* [Instructions to follow]: Which lines of the data contain the string "выбрать"? Copy every one of them.
--- Input for this task ---
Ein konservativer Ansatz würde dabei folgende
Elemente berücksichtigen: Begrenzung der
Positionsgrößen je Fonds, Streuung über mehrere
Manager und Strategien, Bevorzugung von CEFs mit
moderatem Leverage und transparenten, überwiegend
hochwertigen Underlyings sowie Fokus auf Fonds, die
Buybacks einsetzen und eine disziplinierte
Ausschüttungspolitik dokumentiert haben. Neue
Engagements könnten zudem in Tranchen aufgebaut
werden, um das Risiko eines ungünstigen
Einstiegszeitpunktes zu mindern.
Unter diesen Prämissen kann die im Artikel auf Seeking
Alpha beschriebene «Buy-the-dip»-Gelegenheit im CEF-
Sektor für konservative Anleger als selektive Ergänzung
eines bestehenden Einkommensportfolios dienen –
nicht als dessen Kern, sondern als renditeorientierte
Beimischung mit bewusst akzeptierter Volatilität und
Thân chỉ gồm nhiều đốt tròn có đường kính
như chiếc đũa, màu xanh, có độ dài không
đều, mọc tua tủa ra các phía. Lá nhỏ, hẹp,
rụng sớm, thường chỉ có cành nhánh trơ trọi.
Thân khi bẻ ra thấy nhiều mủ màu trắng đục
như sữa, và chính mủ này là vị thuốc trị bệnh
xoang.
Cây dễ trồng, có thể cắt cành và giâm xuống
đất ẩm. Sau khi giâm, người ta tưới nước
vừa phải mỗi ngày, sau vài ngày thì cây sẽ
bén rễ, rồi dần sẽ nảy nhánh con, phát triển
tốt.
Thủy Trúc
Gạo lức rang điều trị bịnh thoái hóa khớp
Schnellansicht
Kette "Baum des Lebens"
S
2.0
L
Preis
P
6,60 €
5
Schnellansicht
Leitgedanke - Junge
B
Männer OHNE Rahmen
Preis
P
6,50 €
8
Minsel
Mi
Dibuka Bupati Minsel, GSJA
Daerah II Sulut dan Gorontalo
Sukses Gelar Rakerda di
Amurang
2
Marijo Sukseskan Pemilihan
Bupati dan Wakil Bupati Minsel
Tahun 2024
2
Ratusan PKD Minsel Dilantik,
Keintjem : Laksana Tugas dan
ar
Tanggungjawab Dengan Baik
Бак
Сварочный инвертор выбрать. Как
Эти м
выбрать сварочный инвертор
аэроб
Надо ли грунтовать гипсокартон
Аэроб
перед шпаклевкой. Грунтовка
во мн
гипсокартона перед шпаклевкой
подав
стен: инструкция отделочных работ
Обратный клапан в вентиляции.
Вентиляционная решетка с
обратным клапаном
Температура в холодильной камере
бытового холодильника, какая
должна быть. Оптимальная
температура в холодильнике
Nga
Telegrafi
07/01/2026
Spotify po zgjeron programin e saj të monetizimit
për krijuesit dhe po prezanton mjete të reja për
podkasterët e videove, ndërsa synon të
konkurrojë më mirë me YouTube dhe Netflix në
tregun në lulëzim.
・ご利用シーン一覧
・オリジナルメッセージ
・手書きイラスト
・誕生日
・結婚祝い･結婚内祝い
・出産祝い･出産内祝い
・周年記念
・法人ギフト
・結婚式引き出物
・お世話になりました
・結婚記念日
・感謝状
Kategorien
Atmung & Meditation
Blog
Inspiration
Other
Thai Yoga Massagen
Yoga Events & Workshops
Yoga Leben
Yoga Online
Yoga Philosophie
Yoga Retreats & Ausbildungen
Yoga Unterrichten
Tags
---
* [Task response]:
Сварочный инвертор выбрать. Как
выбрать сварочный инвертор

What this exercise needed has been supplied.